Thursday, September 27, 2012

Tickling Their Buying Bone

If you are in the vicinity of 'NTSG this Friday or Saturday how about doing a soon-to-be father of the bride a solid and stopping by 113 Howard Avenue and buying some of the treasures that the Missus is selling at....wait for it....A GARAGE SALE.  Come early! Stay late!  Buy lots!   On second thought, as long as you focus your energy on the third element of that most unholy of Trinities you might just make this grown man cry. 

Unbeknownst to me the basement at Suzy B/Joe's home was constructed in a manner akin to the clown car at the circus.  A seemingly endless amount of "stuff" (that shall be the descriptor du Jour so as to not scare off potential customers) was stored within its four walls.  This week's effort represents at least the third or fourth effort the Missus has made to find a new home for those treasures whose future at 113 Howard no longer appears to be as bright as it once might have been. 

I know from watching the manner in which Margaret attacks something as benign as a Garage Sale just what a phenomenal job she is going to do helping Suz plan her wedding.  But for the weather - over which she had grudgingly ceded control to Mother Nature - she has plotted and graphed every aspect of this sale with maddening precision and frightening efficiency. 
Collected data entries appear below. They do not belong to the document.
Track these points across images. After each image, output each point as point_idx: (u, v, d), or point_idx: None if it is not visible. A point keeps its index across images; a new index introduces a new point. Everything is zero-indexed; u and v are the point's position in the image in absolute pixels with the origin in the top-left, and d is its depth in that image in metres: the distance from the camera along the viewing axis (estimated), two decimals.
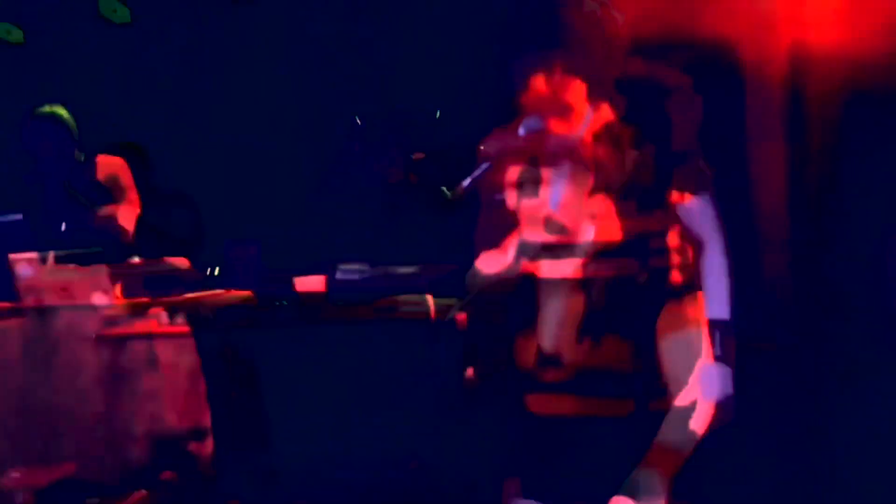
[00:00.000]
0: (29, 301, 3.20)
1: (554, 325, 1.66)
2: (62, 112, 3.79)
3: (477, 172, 1.65)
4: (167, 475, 3.06)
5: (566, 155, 1.63)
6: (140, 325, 3.17)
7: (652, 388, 1.62)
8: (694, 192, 1.66)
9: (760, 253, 3.26)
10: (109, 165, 3.87)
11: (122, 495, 3.09)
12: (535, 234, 1.64)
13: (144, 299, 3.37)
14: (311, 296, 3.00)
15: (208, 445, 3.16)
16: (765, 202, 3.25)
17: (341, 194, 4.08)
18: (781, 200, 3.22)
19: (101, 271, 3.19)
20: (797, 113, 3.20)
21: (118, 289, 3.26)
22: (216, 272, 3.05)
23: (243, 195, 4.17)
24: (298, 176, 4.19)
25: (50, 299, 3.20)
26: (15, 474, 2.80)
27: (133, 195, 3.86)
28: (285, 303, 3.06)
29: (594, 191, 1.63)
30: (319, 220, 4.04)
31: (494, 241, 1.68)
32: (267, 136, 4.27)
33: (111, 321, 3.16)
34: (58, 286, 3.20)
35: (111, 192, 3.83)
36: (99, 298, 3.22)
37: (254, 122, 4.29)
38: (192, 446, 3.13)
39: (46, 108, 3.78)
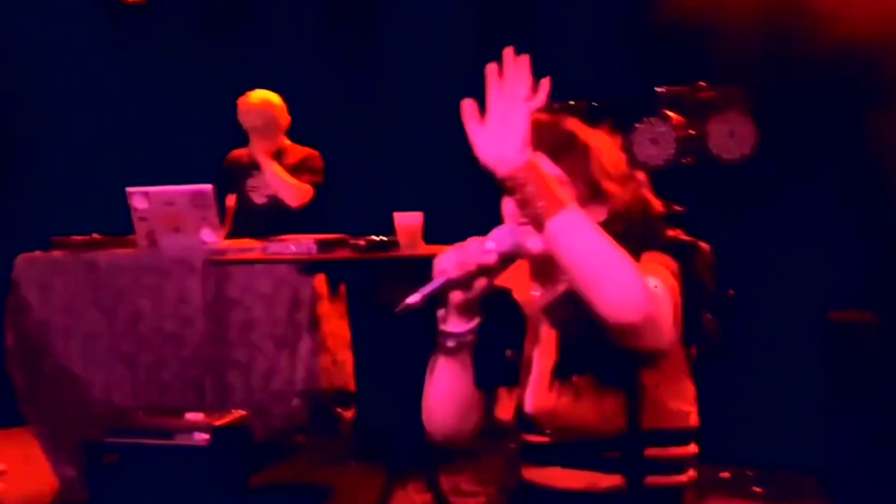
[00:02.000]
0: (142, 232, 3.40)
1: (535, 368, 1.56)
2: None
3: (431, 287, 1.45)
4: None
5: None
6: (242, 256, 3.30)
7: (643, 446, 1.51)
8: None
9: None
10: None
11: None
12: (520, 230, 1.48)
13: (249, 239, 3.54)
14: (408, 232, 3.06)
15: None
16: None
17: None
18: None
19: (212, 209, 3.34)
20: None
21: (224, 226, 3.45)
22: (382, 239, 3.13)
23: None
24: None
25: (161, 232, 3.39)
26: (196, 415, 2.96)
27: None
28: (384, 239, 3.13)
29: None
30: None
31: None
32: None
33: (217, 254, 3.30)
34: (170, 219, 3.37)
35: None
36: (207, 234, 3.38)
37: None
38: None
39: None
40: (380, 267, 3.28)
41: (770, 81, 3.41)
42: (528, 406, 1.56)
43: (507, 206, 1.53)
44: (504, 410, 1.59)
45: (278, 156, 3.90)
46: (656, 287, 1.39)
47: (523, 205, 1.37)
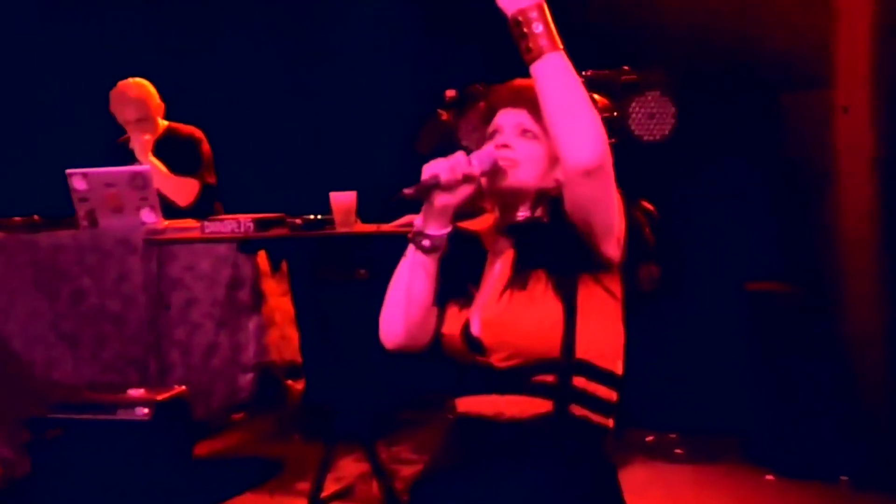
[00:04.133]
0: (82, 213, 3.44)
1: (487, 288, 1.71)
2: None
3: (424, 183, 1.64)
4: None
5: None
6: (182, 236, 3.36)
7: (575, 371, 1.63)
8: None
9: None
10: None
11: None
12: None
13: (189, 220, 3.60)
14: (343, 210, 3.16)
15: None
16: None
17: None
18: None
19: (151, 190, 3.40)
20: None
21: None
22: (318, 217, 3.21)
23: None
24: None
25: (102, 212, 3.43)
26: (138, 391, 3.02)
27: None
28: (319, 217, 3.22)
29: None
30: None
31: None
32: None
33: (156, 233, 3.36)
34: (109, 200, 3.42)
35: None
36: (147, 215, 3.43)
37: None
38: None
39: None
40: (318, 245, 3.37)
41: (690, 64, 3.58)
42: (476, 317, 1.69)
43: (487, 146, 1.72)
44: (451, 326, 1.72)
45: (161, 141, 3.83)
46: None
47: (526, 39, 1.54)
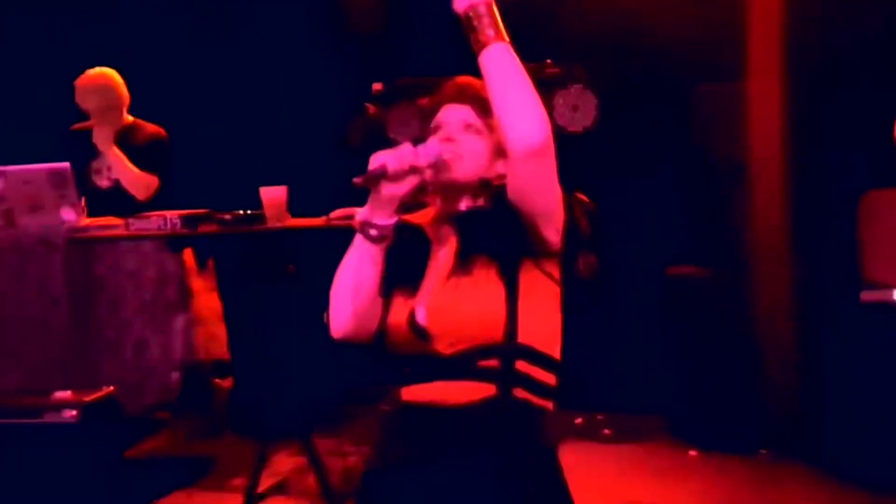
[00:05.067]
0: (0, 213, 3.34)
1: (431, 276, 1.75)
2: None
3: (372, 172, 1.68)
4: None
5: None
6: (106, 234, 3.30)
7: (518, 356, 1.69)
8: None
9: None
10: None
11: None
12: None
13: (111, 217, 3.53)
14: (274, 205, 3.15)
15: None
16: None
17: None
18: None
19: (71, 187, 3.32)
20: None
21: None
22: (248, 213, 3.18)
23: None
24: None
25: (20, 211, 3.33)
26: (64, 393, 2.96)
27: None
28: (249, 212, 3.20)
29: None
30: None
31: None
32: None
33: (78, 231, 3.29)
34: (27, 199, 3.32)
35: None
36: (67, 213, 3.35)
37: None
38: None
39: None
40: (246, 241, 3.35)
41: (609, 59, 3.69)
42: (421, 305, 1.72)
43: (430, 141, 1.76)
44: (397, 315, 1.75)
45: (124, 135, 3.79)
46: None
47: (476, 32, 1.64)
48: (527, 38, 3.72)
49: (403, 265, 1.78)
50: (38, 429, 2.90)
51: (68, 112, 3.88)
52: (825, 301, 3.47)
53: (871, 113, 3.29)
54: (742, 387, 3.53)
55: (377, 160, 1.69)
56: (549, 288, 1.75)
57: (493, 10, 1.65)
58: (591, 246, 1.77)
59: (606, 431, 3.78)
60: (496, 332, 1.68)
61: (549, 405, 1.77)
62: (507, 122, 1.61)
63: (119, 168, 3.71)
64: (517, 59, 1.63)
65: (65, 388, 3.07)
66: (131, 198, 3.73)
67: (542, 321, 1.74)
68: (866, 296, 3.22)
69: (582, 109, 3.40)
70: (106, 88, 3.78)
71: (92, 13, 4.55)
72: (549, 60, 3.53)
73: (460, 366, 1.69)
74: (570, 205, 1.73)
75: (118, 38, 4.43)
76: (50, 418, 2.91)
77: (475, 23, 1.64)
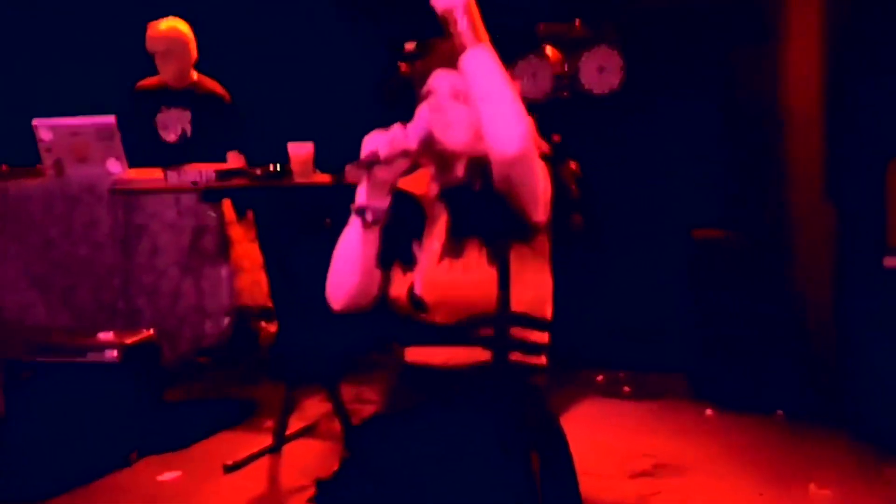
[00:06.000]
0: (49, 162, 3.51)
1: (426, 252, 1.81)
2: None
3: (364, 161, 1.71)
4: None
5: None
6: (146, 186, 3.45)
7: (511, 323, 1.76)
8: None
9: None
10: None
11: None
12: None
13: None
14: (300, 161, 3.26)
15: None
16: None
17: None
18: None
19: (116, 140, 3.47)
20: None
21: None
22: (277, 168, 3.30)
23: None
24: None
25: (68, 162, 3.50)
26: (107, 334, 3.13)
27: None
28: (279, 167, 3.32)
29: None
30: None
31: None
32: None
33: (122, 183, 3.45)
34: (75, 150, 3.49)
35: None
36: (112, 164, 3.51)
37: None
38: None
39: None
40: (284, 194, 3.47)
41: (640, 17, 3.67)
42: (418, 281, 1.80)
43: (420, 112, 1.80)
44: (397, 288, 1.83)
45: (189, 89, 3.94)
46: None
47: (454, 34, 1.66)
48: None
49: (401, 236, 1.83)
50: (81, 367, 3.09)
51: (134, 67, 4.00)
52: (853, 265, 3.47)
53: None
54: (761, 349, 3.57)
55: (369, 145, 1.73)
56: (538, 259, 1.81)
57: (470, 12, 1.64)
58: (579, 208, 1.83)
59: (627, 389, 3.86)
60: (489, 306, 1.76)
61: (542, 360, 1.86)
62: (486, 129, 1.64)
63: None
64: (496, 63, 1.64)
65: (108, 329, 3.26)
66: (195, 150, 3.84)
67: (533, 290, 1.81)
68: (890, 261, 3.22)
69: (607, 70, 3.42)
70: (176, 37, 3.90)
71: None
72: (577, 21, 3.54)
73: (458, 334, 1.78)
74: (559, 174, 1.78)
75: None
76: (93, 358, 3.10)
77: (451, 27, 1.64)
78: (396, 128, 1.75)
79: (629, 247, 3.84)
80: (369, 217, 1.79)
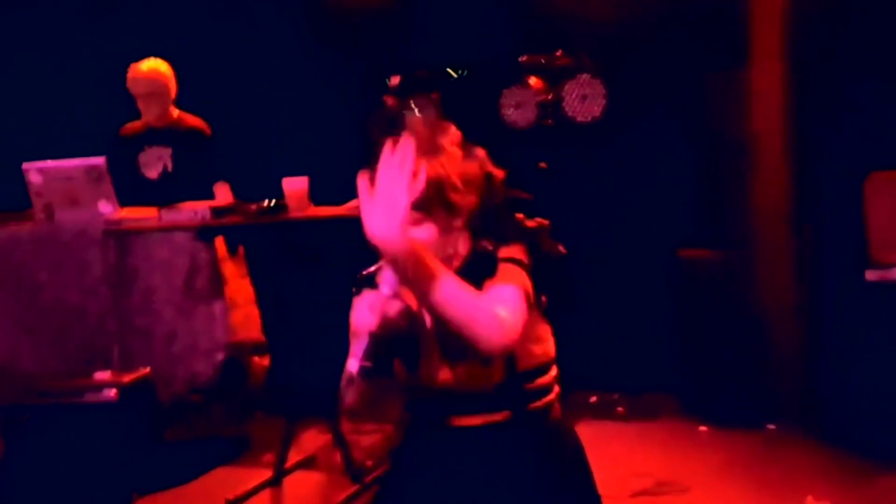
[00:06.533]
0: (39, 206, 3.51)
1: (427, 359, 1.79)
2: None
3: (366, 349, 1.63)
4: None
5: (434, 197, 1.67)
6: (139, 226, 3.46)
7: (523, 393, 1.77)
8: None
9: None
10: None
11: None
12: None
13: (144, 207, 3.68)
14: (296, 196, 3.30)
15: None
16: None
17: None
18: None
19: (106, 181, 3.48)
20: None
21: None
22: (272, 203, 3.32)
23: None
24: None
25: (58, 205, 3.51)
26: (104, 374, 3.12)
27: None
28: (273, 203, 3.36)
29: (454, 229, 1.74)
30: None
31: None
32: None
33: (114, 224, 3.46)
34: (66, 193, 3.49)
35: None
36: (103, 206, 3.52)
37: None
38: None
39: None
40: (274, 229, 3.51)
41: (618, 48, 3.78)
42: (421, 380, 1.80)
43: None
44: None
45: (170, 127, 3.97)
46: (505, 314, 1.65)
47: (403, 279, 1.58)
48: (538, 29, 3.84)
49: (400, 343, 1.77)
50: (78, 409, 3.08)
51: (115, 108, 4.02)
52: (830, 280, 3.56)
53: (873, 95, 3.36)
54: (750, 365, 3.63)
55: (359, 324, 1.66)
56: (530, 326, 1.76)
57: (417, 260, 1.53)
58: (561, 268, 1.83)
59: (620, 409, 3.91)
60: (498, 379, 1.77)
61: (556, 390, 1.87)
62: (471, 341, 1.62)
63: None
64: (454, 290, 1.58)
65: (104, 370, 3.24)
66: (176, 187, 3.85)
67: (533, 345, 1.80)
68: (871, 275, 3.31)
69: (591, 98, 3.51)
70: (155, 79, 3.92)
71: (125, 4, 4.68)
72: (559, 51, 3.63)
73: (472, 404, 1.79)
74: (538, 239, 1.79)
75: (141, 36, 4.57)
76: (91, 398, 3.09)
77: (400, 274, 1.55)
78: (369, 295, 1.69)
79: (617, 269, 3.91)
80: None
As is the case with most things in our household for which the Missus holds out any hope for even a modicum of success, my involvement in this endeavor has been very limited.  To date I have spearheaded the purchase of the metal sign posts upon which our (code of course for "Margaret's") hand-lettered and personally-designed "GARAGE SALE" signs (double-sided) were affixed.   And as the runner in the family, I was responsible for coming up with the "Top Ten" locations in town where to plant our flag/signs.  We spent this morning's wee wee hours (meaning "really early" and not "potty time") before I left for work  be bopping all over town under the cover of darkness in order to place them in their temporary homes.  If this sale is greeted by the sound of crickets, then one of us will have a lot of  'splaining to do to the other one of us.  Unless I can figure out a way to blame poor sales on the fox we saw at the corner of Greenbrook Road and 28 when we placed two signs at that busy intersection - or the deer who was strolling down Marlborough Avenue when we placed our final sign at the corner of Marlborough and Harris.  It is a conversation I hope to avoid having to have at all costs.

If we are the owners of any luck at all at the very least a sizable portion of the "treasures" that shall be available for purchase on Friday and Saturday shall safely be ensconced in someone else's basement by the time dawn breaks on Sunday morning.

And before you ask, please be advised that unlike Cosmo Kramer we shall not consider trades of any kind irrespective of however interesting they might be....

....not even dance lessons from Zorba the Greek.